Creating a DLP Policy

To create a new DLP policy:

  1. From the left menu, navigate to Policy > Data Loss Prevention.

  2. Click Create new.

  3. In the Create new Data Loss Prevention policy rule window that opens, select the service you want to monitor from:

    • All Integrations - Shows all available services.

    • Connected - Shows services with active integrations.

    • Not Connected - Shows supported services not yet integrated. To connect such service, click it and start the Integration Manager.

    The page for creating a new rule opens.

  4. Configure the rule settings:

    1. Rule name - Enter a descriptive name for the rule.

    2. Description (optional) - Add additional context about the rule's purpose.

    3. Status - Set rule status (Default: Active).

    4. Data Types - Select the types of sensitive data this policy should monitor:

      • Search or browse through 200+ data types.

      • Data types are organized into categories.

      • Click a data type to view its details.

      • Multiple data types can be selected for a single policy.

    5. Monitor External Sharing - Detects files containing sensitive data. The policy identifies files shared with users from external domains as configured in Domains Configuration. Select one of these policies:

      • Detect - Identify externally shared files with violations.

      • Remediate + Delete - Delete files with violations (removes sharing automatically).

      • Remediate + Revoke Access - Remove external access while keeping the file within the organization.

      Note - Revoke Access and Delete actions are currently available only for Microsoft and Google services.

    6. Scope - Specify which organizational areas this policy applies to:

      • Search and select specific user groups from your IdP

      • Entire organization

    7. Action - Choose what happens when a violation occurs:

      • Detect only - Identify and report files with violations without taking an action.

      • Remediate + Delete - Automatically delete files containing sensitive data.

      • Remediate + Revoke Access - Remove access permissions for files with violations (requires Monitor external sharing to be enabled).

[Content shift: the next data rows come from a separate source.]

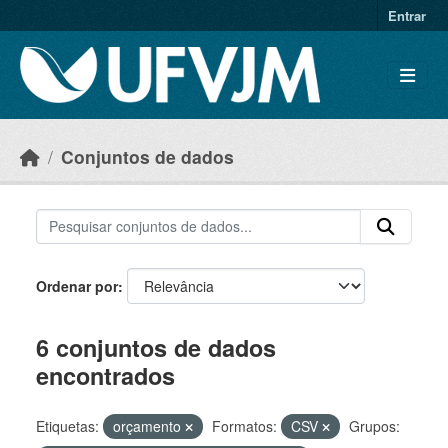
Skip to main content
Entrar
Conjuntos de dados
Ordenar por
6 conjuntos de dados
encontrados
Etiquetas:
orçamento
Formatos:
CSV
Grupos: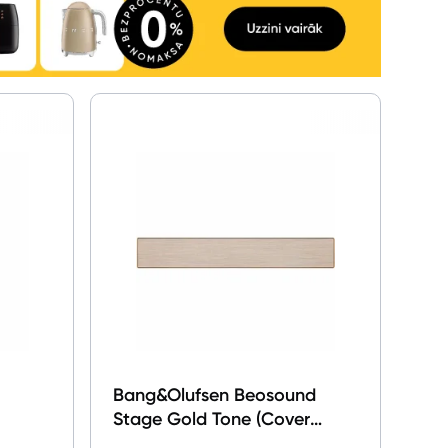
Bang&Olufsen Beosound
Stage Gold Tone (Cover
Golden)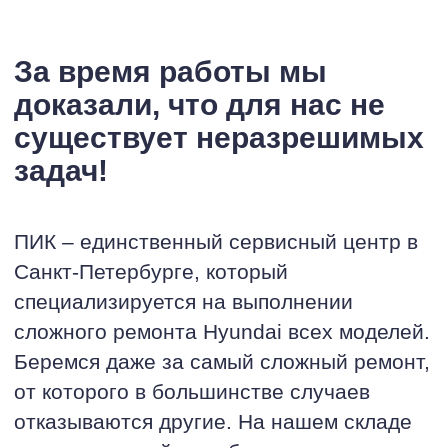
За время работы мы
доказали, что для нас не
существует неразрешимых
задач!
ПИК – единственный сервисный центр в
Санкт-Петербурге, который
специализируется на выполнении
сложного ремонта Hyundai всех моделей.
Беремся даже за самый сложный ремонт,
от которого в большинстве случаев
отказываются другие. На нашем складе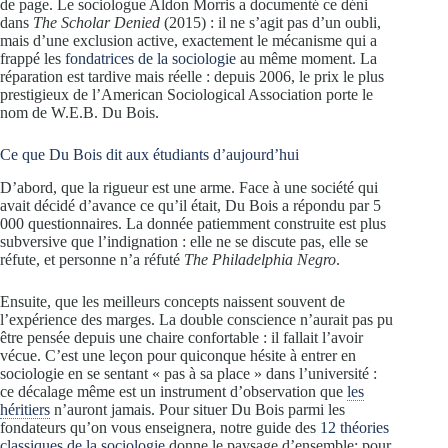
de page. Le sociologue Aldon Morris a documenté ce déni
dans
The Scholar Denied
(2015) : il ne s’agit pas d’un oubli,
mais d’une exclusion active, exactement le mécanisme qui a
frappé les
fondatrices de la sociologie
au même moment. La
réparation est tardive mais réelle : depuis 2006, le prix le plus
prestigieux de l’American Sociological Association porte le
nom de W.E.B. Du Bois.
Ce que Du Bois dit aux étudiants d’aujourd’hui
D’abord, que la rigueur est une arme. Face à une société qui
avait décidé d’avance ce qu’il était, Du Bois a répondu par 5
000 questionnaires. La donnée patiemment construite est plus
subversive que l’indignation : elle ne se discute pas, elle se
réfute, et personne n’a réfuté
The Philadelphia Negro
.
Ensuite, que les meilleurs concepts naissent souvent de
l’expérience des marges. La double conscience n’aurait pas pu
être pensée depuis une chaire confortable : il fallait l’avoir
vécue. C’est une leçon pour quiconque hésite à entrer en
sociologie en se sentant « pas à sa place » dans l’université :
ce décalage même est un instrument d’observation que
les
héritiers
n’auront jamais. Pour situer Du Bois parmi les
fondateurs qu’on vous enseignera, notre guide des
12 théories
classiques de la sociologie
donne le paysage d’ensemble; pour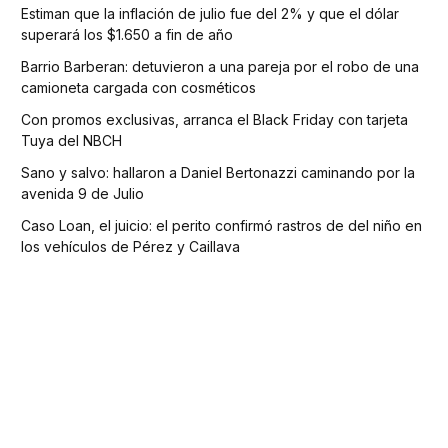
Estiman que la inflación de julio fue del 2% y que el dólar
superará los $1.650 a fin de año
Barrio Barberan: detuvieron a una pareja por el robo de una
camioneta cargada con cosméticos
Con promos exclusivas, arranca el Black Friday con tarjeta
Tuya del NBCH
Sano y salvo: hallaron a Daniel Bertonazzi caminando por la
avenida 9 de Julio
Caso Loan, el juicio: el perito confirmó rastros de del niño en
los vehículos de Pérez y Caillava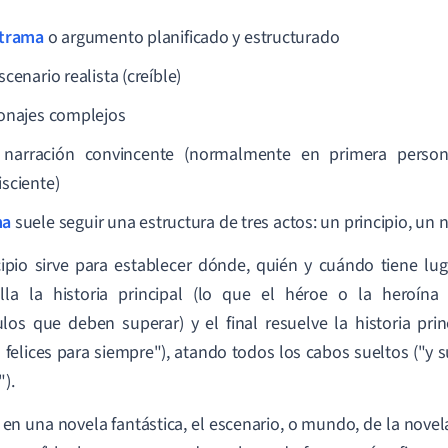
trama
o argumento planificado y estructurado
cenario realista (creíble)
onajes complejos
narración convincente (normalmente en primera person
sciente)
ma
suele seguir una estructura de tres actos: un principio, un
cipio sirve para establecer dónde, quién y cuándo tiene lug
olla la historia principal (lo que el héroe o la heroína
los que deben superar) y el final resuelve la historia princ
n felices para siempre"), atando todos los cabos sueltos ("y 
").
 en una novela fantástica, el escenario, o mundo, de la novel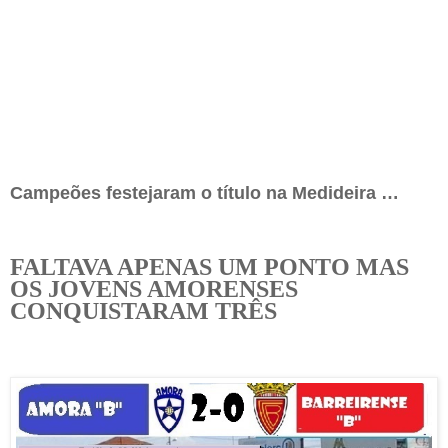
Campeões festejaram o título na Medideira …
FALTAVA APENAS UM PONTO MAS
OS JOVENS AMORENSES
CONQUISTARAM TRÊS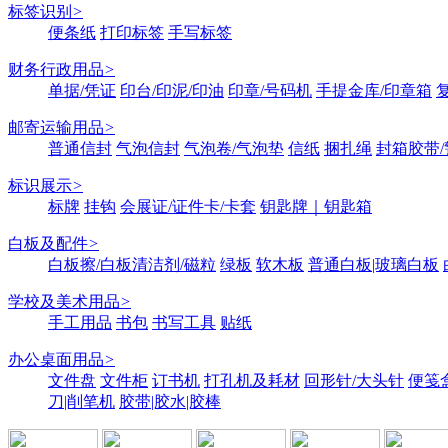
标签识别
>
便条纸
打印标签
手写标签
财务行政用品
>
单据/凭证
印台/印泥/印油
印章/号码机
手提金库/印章箱
邮寄运输用品
>
普通信封
气泡信封
气泡卷/气泡垫
信纸
捆扎绳
封箱胶带/
标识展示
>
标牌
挂钩
会展证/证件卡/卡套
钥匙牌｜钥匙箱
白板及配件
>
白板擦/白板清洁剂/磁粒
绿板
软木板
普通白板|玻璃白板
学校及美术用品
>
手工用品
书包
书写工具
贴纸
办公桌面用品
>
文件盘
文件柜
订书机
打孔机及耗材
回形针/大头针
便笺
刀|削笔机
胶带|胶水|胶棒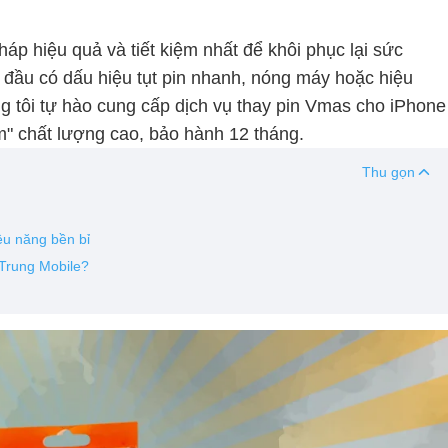
pháp hiệu quả và tiết kiệm nhất để khôi phục lại sức
t đầu có dấu hiệu tụt pin nhanh, nóng máy hoặc hiệu
ng tôi tự hào cung cấp dịch vụ thay pin Vmas cho iPhone
" chất lượng cao, bảo hành 12 tháng.
Thu gọn
ệu năng bền bỉ
 Trung Mobile?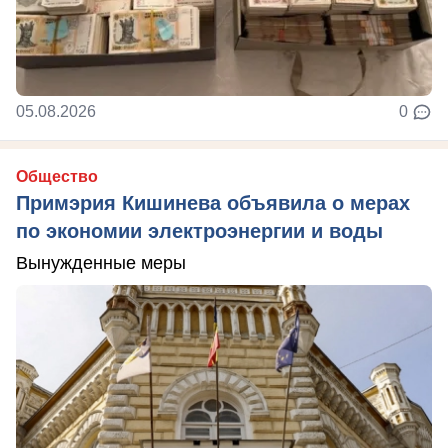
05.08.2026
0
Общество
Примэрия Кишинева объявила о мерах
по экономии электроэнергии и воды
Вынужденные меры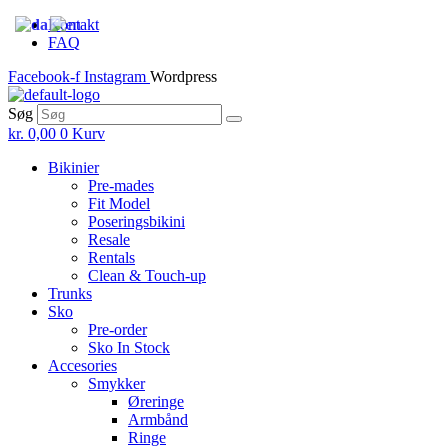
Skip
Kontakt
to
FAQ
the
Facebook-f
Instagram
Wordpress
content
Søg
kr.
0,00
0
Kurv
Bikinier
Pre-mades
Fit Model
Poseringsbikini
Resale
Rentals
Clean & Touch-up
Trunks
Sko
Pre-order
Sko In Stock
Accesories
Smykker
Øreringe
Armbånd
Ringe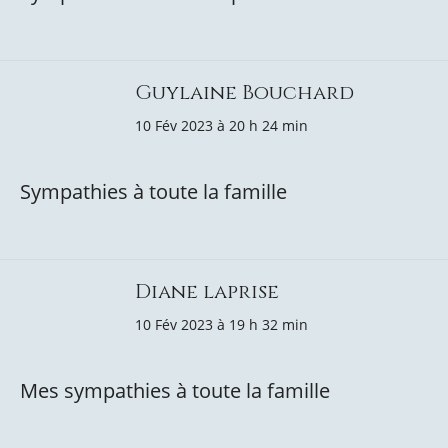
Guylaine Bouchard
10 Fév 2023 à 20 h 24 min
Sympathies à toute la famille
Diane laprise
10 Fév 2023 à 19 h 32 min
Mes sympathies à toute la famille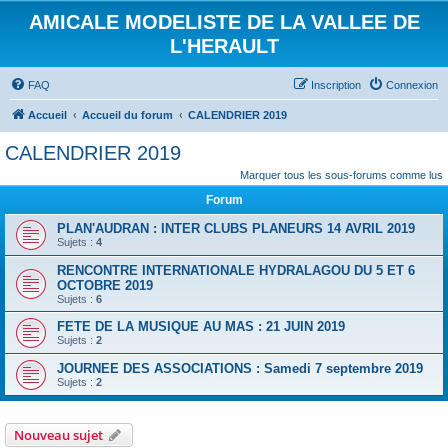
AMICALE MODELISTE DE LA VALLEE DE
L'HERAULT
FAQ
Inscription
Connexion
Accueil
Accueil du forum
CALENDRIER 2019
CALENDRIER 2019
Marquer tous les sous-forums comme lus
Forum
PLAN'AUDRAN : INTER CLUBS PLANEURS 14 AVRIL 2019
Sujets :
4
RENCONTRE INTERNATIONALE HYDRALAGOU DU 5 ET 6
OCTOBRE 2019
Sujets :
6
FETE DE LA MUSIQUE AU MAS : 21 JUIN 2019
Sujets :
2
JOURNEE DES ASSOCIATIONS : Samedi 7 septembre 2019
Sujets :
2
Nouveau sujet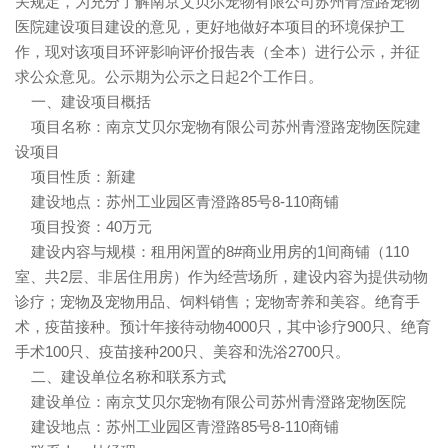
关规定，为充分了解南京艾贝尔宠物有限公司苏州青澄路宠物
医院建设项目建设的意见，更好地做好本项目的环境保护工
作，现对该项目环评影响评价报告表（全本）进行公示，并征
求公众意见。公示期为公示之日起2个工作日。
一、建设项目概括
项目名称：南京艾贝尔宠物有限公司苏州青澄路宠物医院建
设项目
项目性质：新建
建设地点：苏州工业园区青澄路85号8-110商铺
项目投资：40万元
建设内容与规模：租用闲置的8#商业用房的1间商铺（110
室、共2层、非居住用房）作为经营场所，建设内容为提供动物
诊疗；宠物及宠物用品、饲料销售；宠物寄养和美容。绝育手
术，疫苗接种。预计年接待动物4000只，其中诊疗900只、绝育
手术100只、疫苗接种200只、美容和洗浴2700只。
二、建设单位名称和联系方式
建设单位：南京艾贝尔宠物有限公司苏州青澄路宠物医院
建设地点：苏州工业园区青澄路85号8-110商铺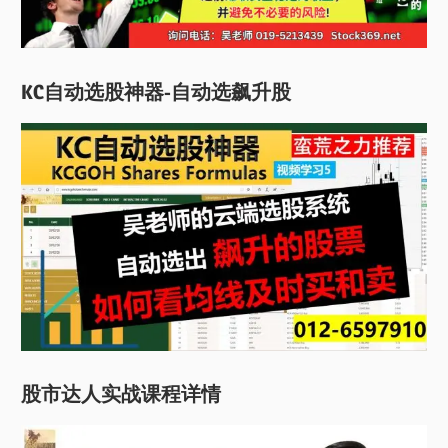
KC自动选股神器-自动选飙升股
股市达人实战课程详情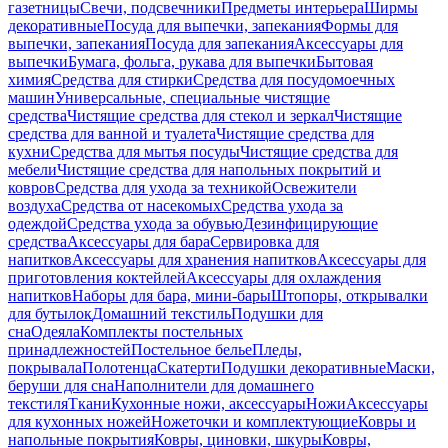
газетницы
Свечи, подсвечники
Предметы интерьера
Ширмы
декоративные
Посуда для выпечки, запекания
Формы для
выпечки, запекания
Посуда для запекания
Аксессуары для
выпечки
Бумага, фольга, рукава для выпечки
Бытовая
химия
Средства для стирки
Средства для посудомоечных
машин
Универсальные, специальные чистящие
средства
Чистящие средства для стекол и зеркал
Чистящие
средства для ванной и туалета
Чистящие средства для
кухни
Средства для мытья посуды
Чистящие средства для
мебели
Чистящие средства для напольных покрытий и
ковров
Средства для ухода за техникой
Освежители
воздуха
Средства от насекомых
Средства ухода за
одеждой
Средства ухода за обувью
Дезинфицирующие
средства
Аксессуары для бара
Сервировка для
напитков
Аксессуары для хранения напитков
Аксессуары для
приготовления коктейлей
Аксессуары для охлаждения
напитков
Наборы для бара, мини-бары
Штопоры, открывалки
для бутылок
Домашний текстиль
Подушки для
сна
Одеяла
Комплекты постельных
принадлежностей
Постельное белье
Пледы,
покрывала
Полотенца
Скатерти
Подушки декоративные
Маски,
беруши для сна
Наполнители для домашнего
текстиля
Ткани
Кухонные ножи, аксессуары
Ножи
Аксессуары
для кухонных ножей
Ножеточки и комплектующие
Ковры и
напольные покрытия
Ковры, циновки, шкуры
Ковры,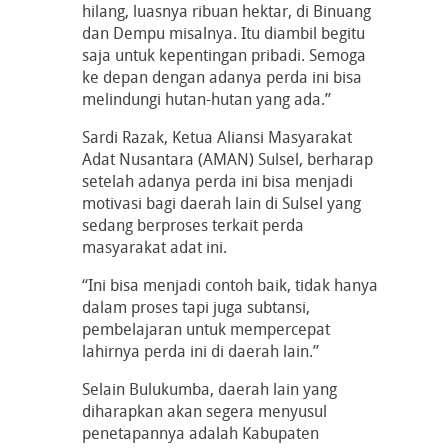
hilang, luasnya ribuan hektar, di Binuang
dan Dempu misalnya. Itu diambil begitu
saja untuk kepentingan pribadi. Semoga
ke depan dengan adanya perda ini bisa
melindungi hutan-hutan yang ada.”
Sardi Razak, Ketua Aliansi Masyarakat
Adat Nusantara (AMAN) Sulsel, berharap
setelah adanya perda ini bisa menjadi
motivasi bagi daerah lain di Sulsel yang
sedang berproses terkait perda
masyarakat adat ini.
“Ini bisa menjadi contoh baik, tidak hanya
dalam proses tapi juga subtansi,
pembelajaran untuk mempercepat
lahirnya perda ini di daerah lain.”
Selain Bulukumba, daerah lain yang
diharapkan akan segera menyusul
penetapannya adalah Kabupaten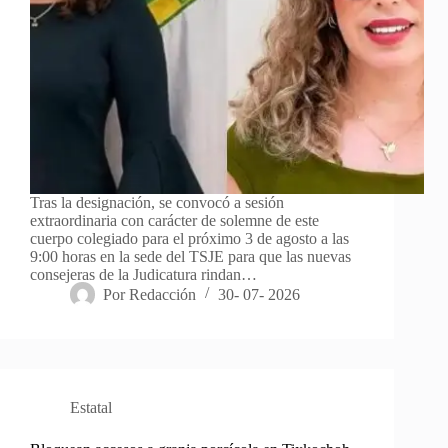
Tras la designación, se convocó a sesión
extraordinaria con carácter de solemne de este
cuerpo colegiado para el próximo 3 de agosto a las
9:00 horas en la sede del TSJE para que las nuevas
consejeras de la Judicatura rindan…
Por
Redacción
30- 07- 2026
Estatal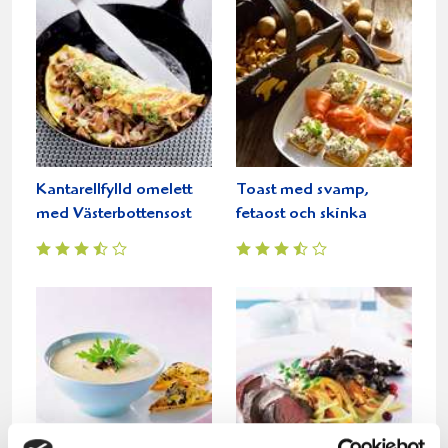
Kantarellfylld omelett
Toast med svamp,
med Västerbottensost
fetaost och skinka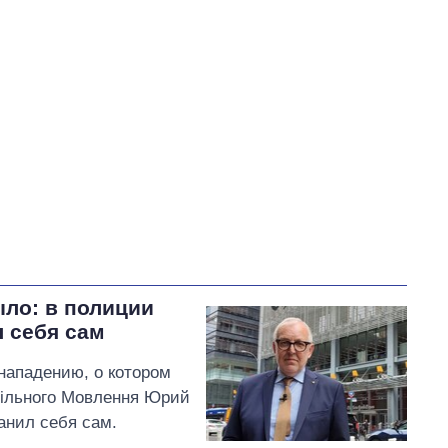
В процессе
59
Выполнено
0
0%
Не выполнено
13
82
выполнено
18
Всего
72
0
Сибига пообещал
работать с партнерами,
чтобы включить
тысячелетние храмы
ыло: в полиции
Черниговщины в Список
л себя сам
объектов всемирного наследия,
находящихся под угрозой
нападению, о котором
ільного Мовлення Юрий
анил себя сам.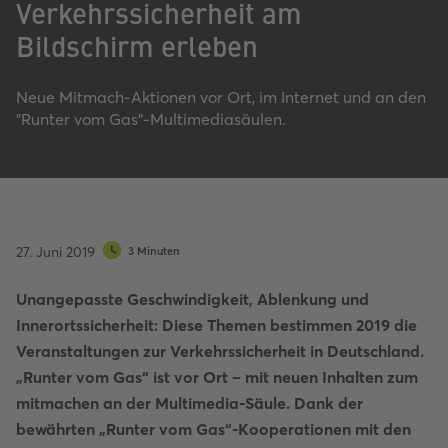
Verkehrssicherheit am
Bildschirm erleben
Neue Mitmach-Aktionen vor Ort, im Internet und an den
"Runter vom Gas"-Multimediasäulen.
27. Juni 2019
3 Minuten
Unangepasste Geschwindigkeit, Ablenkung und
Innerortssicherheit: Diese Themen bestimmen 2019 die
Veranstaltungen zur Verkehrssicherheit in Deutschland.
„Runter vom Gas“ ist vor Ort – mit neuen Inhalten zum
mitmachen an der Multimedia-Säule. Dank der
bewährten „Runter vom Gas“-Kooperationen mit den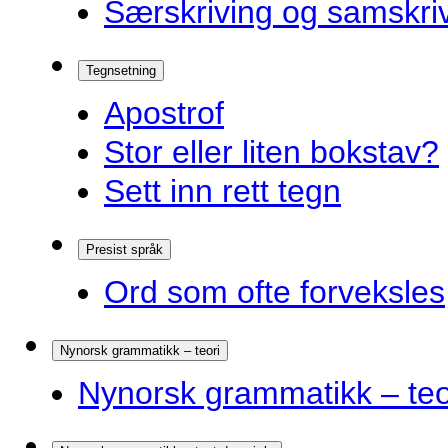
Særskriving og samskriv
Tegnsetning
Apostrof
Stor eller liten bokstav?
Sett inn rett tegn
Presist språk
Ord som ofte forveksles
Nynorsk grammatikk – teori
Nynorsk grammatikk – teo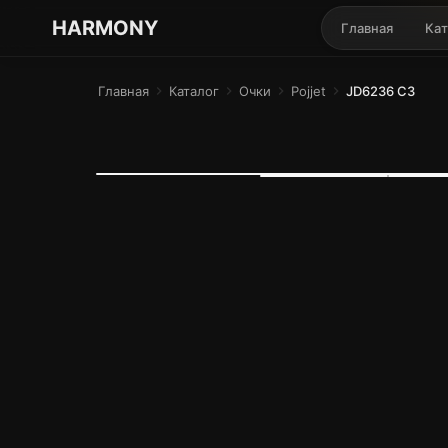
ГАРМОНИЯ ГЛАЗ
HARMONY
Главная
Кат
Главная
chevron_right
Каталог
chevron_right
Очки
chevron_right
Pojjet
chevron_right
JD6236 C3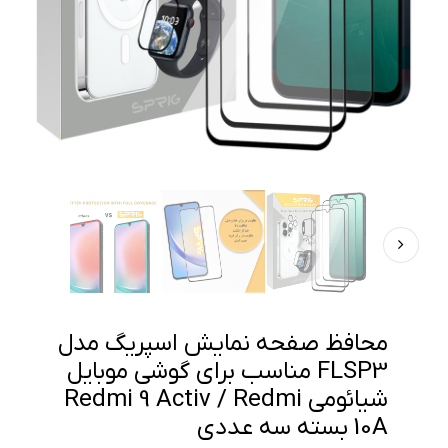
محافظ صفحه نمایش اسپریگ مدل
FLSP3 مناسب برای گوشی موبایل
شیائومی Redmi 9 Activ / Redmi
10A بسته سه عددی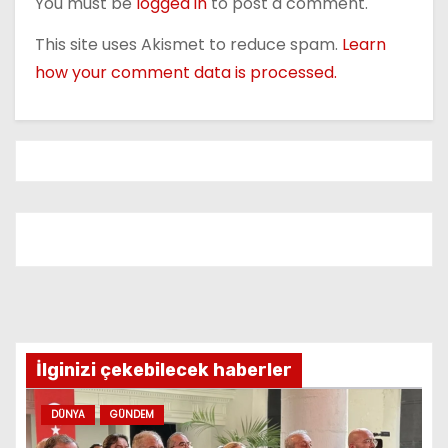
You must be
logged in
to post a comment.
This site uses Akismet to reduce spam.
Learn
how your comment data is processed.
İlginizi çekebilecek haberler
DÜNYA
GÜNDEM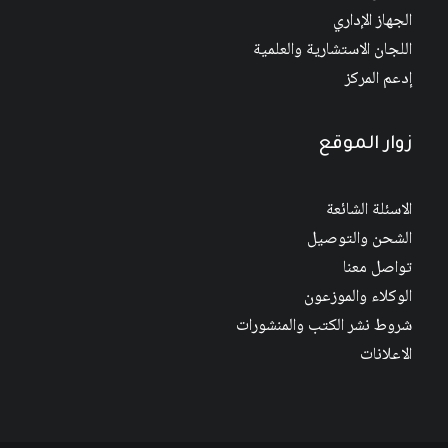
الجهاز الإداري
اللجان الاستشارية والعلمية
إدعم المركز
زوار الموقع
الاسئلة الشائعة
الشحن والتوصيل
تواصل معنا
الوكلاء والموزعون
شروط نشر الكتب والمنشورات
الاعلانات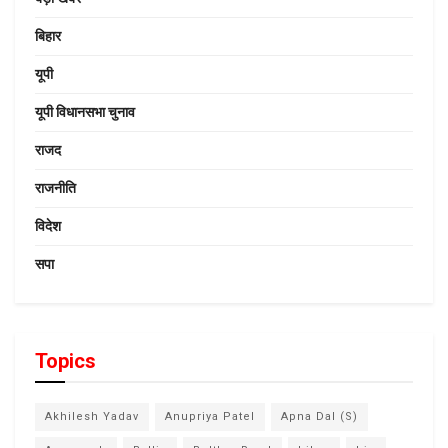
बिहार
यूपी
यूपी विधानसभा चुनाव
राजद
राजनीति
विदेश
सपा
Topics
Akhilesh Yadav
Anupriya Patel
Apna Dal (S)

  5. Optionally, you can copy settings from an existing rule.

    1. Click Import settings.

    2. Select an existing rule to copy its settings. This action imports only relevant settings and you have to configure manually the rule name, description, and action.

  6. Click Create Rule to save and activate the policy. The new rule appears in the service's policy table.

Managing Policies

Select any rule or click the info icon (i) to open a side panel with the rule details:

Editing a Policy:

  • From the policy table, click Edit or open the side panel and click Edit.

  • This opens the policy configuration screen in edit mode.

Activating/Deactivating a Policy:

  • Toggle the Active/Inactive switch in the Status column or use the toggle in the side panel.

  • Inactive policies are not enforced but remain configured.

Cloning a Policy:

  • Click Clone to duplicate an existing rule.

  • Cloning is only available within the same service (cannot clone across different services).

  • Modify the cloned rule as needed.

Deleting a Policy:

  • Click Delete to permanently remove a rule.

  • Deleted policies cannot be recovered.

Reordering Policies:

  • Use drag and drop to change the order of policies.

Important - Policies follow first match logic, so the order matters.

 

For information on DLP events, see File Protection Events.

For information on DLP dashboard, see File Protection Dashboard.